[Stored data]
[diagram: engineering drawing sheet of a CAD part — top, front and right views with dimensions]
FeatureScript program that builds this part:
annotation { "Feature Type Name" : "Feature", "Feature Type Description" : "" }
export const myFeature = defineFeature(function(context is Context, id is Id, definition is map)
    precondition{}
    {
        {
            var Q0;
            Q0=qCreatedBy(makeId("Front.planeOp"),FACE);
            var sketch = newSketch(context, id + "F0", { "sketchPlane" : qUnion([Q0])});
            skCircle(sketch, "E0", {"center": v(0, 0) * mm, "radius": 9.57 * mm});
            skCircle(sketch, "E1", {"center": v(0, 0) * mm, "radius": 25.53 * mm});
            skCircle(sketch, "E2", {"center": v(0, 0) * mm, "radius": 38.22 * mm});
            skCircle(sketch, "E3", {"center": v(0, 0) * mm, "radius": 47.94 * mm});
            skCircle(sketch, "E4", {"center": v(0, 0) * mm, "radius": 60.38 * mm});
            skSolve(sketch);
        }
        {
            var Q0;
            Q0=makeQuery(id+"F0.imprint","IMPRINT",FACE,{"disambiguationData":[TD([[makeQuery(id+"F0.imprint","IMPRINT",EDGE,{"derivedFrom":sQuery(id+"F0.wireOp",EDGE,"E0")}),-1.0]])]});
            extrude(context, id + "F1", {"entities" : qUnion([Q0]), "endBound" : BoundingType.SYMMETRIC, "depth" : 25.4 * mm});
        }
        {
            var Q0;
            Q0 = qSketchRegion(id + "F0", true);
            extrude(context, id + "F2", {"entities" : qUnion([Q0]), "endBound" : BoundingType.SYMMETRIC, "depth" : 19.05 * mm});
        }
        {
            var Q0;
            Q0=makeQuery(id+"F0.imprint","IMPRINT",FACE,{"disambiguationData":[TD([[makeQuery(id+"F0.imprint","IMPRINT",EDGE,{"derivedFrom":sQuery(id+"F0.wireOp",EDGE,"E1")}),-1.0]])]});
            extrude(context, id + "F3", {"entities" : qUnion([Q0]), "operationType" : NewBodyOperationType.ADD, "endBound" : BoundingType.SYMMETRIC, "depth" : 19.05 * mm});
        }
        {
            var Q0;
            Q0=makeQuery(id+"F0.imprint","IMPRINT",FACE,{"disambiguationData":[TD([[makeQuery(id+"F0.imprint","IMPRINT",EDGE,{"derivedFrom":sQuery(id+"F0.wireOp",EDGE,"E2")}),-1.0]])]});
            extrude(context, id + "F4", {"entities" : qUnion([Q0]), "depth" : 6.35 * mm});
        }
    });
---
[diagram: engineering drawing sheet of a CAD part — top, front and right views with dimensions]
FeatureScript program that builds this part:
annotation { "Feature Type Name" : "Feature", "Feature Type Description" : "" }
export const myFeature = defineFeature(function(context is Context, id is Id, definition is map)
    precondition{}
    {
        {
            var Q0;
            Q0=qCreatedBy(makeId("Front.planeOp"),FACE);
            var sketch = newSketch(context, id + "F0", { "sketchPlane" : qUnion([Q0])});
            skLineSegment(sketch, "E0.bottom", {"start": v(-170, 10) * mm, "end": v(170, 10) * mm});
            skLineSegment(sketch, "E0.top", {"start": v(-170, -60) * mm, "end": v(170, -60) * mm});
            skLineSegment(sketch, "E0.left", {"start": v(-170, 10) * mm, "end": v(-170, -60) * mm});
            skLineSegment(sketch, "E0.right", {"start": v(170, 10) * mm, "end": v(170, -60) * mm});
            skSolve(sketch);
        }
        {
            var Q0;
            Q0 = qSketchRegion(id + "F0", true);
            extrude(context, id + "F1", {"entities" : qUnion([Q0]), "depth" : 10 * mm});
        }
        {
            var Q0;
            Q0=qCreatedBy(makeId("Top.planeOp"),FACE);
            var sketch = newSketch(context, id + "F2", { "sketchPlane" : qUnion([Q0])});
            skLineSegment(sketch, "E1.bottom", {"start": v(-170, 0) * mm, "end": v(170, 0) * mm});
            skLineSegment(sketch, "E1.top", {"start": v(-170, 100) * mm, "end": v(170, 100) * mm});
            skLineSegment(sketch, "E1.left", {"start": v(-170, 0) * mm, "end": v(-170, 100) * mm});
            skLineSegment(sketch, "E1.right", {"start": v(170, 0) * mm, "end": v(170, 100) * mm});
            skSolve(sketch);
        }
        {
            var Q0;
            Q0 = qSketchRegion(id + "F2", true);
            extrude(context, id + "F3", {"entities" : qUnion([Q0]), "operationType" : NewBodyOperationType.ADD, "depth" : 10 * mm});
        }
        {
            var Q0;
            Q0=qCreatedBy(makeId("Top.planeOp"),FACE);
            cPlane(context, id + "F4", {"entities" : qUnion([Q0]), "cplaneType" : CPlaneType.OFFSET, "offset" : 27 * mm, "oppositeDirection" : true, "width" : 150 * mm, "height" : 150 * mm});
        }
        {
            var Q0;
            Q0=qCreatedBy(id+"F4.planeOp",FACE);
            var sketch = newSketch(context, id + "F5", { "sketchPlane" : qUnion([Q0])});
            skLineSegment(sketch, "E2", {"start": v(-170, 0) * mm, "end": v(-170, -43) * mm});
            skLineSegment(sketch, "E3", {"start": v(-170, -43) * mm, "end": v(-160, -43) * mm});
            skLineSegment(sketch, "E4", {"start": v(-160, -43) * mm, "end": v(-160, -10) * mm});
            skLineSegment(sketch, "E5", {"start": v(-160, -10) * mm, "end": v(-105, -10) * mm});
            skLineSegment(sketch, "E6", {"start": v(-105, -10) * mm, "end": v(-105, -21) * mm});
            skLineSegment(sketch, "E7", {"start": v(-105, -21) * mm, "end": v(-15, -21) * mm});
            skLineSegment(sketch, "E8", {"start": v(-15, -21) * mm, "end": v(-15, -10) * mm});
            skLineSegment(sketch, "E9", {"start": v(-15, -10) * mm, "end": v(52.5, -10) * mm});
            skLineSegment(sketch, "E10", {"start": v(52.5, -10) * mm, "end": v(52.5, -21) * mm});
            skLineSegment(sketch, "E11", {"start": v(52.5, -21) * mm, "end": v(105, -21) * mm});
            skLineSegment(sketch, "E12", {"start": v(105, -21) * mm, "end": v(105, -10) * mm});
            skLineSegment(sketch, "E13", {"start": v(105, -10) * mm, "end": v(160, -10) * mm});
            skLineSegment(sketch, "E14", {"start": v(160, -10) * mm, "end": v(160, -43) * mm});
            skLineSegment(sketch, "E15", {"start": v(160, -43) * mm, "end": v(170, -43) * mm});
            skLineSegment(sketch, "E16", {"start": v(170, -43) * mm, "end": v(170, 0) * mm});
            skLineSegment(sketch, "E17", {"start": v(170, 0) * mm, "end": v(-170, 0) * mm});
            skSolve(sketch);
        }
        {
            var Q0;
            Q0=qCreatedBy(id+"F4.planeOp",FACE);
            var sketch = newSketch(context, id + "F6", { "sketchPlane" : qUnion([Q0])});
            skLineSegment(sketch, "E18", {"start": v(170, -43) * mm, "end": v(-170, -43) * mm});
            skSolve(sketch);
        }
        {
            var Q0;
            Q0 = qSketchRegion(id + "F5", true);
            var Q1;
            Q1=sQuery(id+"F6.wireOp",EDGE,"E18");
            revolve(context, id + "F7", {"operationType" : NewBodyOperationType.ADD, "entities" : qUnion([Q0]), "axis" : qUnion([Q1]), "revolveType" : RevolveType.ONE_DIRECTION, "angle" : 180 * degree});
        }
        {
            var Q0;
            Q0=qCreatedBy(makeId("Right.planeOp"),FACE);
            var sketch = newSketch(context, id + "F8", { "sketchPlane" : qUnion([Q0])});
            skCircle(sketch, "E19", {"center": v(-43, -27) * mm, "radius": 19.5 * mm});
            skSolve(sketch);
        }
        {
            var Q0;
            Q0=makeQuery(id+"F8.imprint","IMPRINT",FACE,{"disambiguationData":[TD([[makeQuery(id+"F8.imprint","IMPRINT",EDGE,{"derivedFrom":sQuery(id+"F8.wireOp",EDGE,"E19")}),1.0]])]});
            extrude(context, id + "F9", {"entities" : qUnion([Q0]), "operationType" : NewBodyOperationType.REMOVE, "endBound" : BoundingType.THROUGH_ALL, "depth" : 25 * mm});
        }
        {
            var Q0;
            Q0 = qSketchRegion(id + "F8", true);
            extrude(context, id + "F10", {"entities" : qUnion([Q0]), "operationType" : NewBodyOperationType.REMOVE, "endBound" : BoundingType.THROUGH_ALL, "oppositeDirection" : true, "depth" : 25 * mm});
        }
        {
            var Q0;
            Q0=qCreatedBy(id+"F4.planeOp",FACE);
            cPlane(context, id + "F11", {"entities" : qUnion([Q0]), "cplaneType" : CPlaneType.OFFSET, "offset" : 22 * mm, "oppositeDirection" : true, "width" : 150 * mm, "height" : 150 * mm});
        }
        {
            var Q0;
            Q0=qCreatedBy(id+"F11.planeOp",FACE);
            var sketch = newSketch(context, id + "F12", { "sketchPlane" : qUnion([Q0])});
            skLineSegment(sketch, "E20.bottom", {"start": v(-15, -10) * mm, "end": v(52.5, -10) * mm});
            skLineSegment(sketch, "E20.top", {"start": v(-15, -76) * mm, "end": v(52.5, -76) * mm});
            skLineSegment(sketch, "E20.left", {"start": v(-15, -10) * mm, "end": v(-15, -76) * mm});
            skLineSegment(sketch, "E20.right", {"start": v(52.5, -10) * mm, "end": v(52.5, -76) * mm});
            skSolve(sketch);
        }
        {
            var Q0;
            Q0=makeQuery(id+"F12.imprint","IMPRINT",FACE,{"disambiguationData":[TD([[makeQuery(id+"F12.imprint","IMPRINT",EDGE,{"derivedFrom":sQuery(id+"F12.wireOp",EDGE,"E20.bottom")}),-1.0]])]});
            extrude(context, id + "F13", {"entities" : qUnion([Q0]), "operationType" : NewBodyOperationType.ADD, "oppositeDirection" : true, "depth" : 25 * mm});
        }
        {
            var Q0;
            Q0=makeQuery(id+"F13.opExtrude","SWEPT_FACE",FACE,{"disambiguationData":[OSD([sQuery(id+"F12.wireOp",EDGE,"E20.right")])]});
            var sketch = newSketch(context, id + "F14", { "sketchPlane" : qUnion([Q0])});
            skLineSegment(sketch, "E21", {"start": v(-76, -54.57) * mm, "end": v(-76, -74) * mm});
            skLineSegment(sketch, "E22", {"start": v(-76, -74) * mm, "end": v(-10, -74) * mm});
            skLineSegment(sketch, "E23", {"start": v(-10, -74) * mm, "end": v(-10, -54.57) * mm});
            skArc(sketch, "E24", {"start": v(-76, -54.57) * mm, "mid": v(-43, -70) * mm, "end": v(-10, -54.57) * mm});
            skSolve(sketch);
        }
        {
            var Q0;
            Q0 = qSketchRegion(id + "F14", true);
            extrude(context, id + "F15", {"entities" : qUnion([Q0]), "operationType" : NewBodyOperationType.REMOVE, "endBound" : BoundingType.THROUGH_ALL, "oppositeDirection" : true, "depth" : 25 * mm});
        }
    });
--
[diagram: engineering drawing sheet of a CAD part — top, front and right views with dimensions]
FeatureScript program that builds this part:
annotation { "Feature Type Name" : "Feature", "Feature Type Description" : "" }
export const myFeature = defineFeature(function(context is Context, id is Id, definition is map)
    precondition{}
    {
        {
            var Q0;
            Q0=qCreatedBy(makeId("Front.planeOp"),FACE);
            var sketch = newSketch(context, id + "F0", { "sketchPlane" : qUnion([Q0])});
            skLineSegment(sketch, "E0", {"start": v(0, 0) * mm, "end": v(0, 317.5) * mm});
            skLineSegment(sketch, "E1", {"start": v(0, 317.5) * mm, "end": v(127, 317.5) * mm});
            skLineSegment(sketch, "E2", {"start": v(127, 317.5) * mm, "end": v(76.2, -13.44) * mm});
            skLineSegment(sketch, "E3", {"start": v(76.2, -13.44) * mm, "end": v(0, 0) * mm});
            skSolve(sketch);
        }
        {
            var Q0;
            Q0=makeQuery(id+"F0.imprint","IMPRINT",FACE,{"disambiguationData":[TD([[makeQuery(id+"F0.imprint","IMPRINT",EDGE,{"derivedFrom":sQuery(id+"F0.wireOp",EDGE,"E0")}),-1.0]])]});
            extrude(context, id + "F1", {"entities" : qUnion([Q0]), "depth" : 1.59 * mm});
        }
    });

Your objective
How many lines of the records contain the string "OFFSET", matching case exactly? Give only the number.

Task answer
2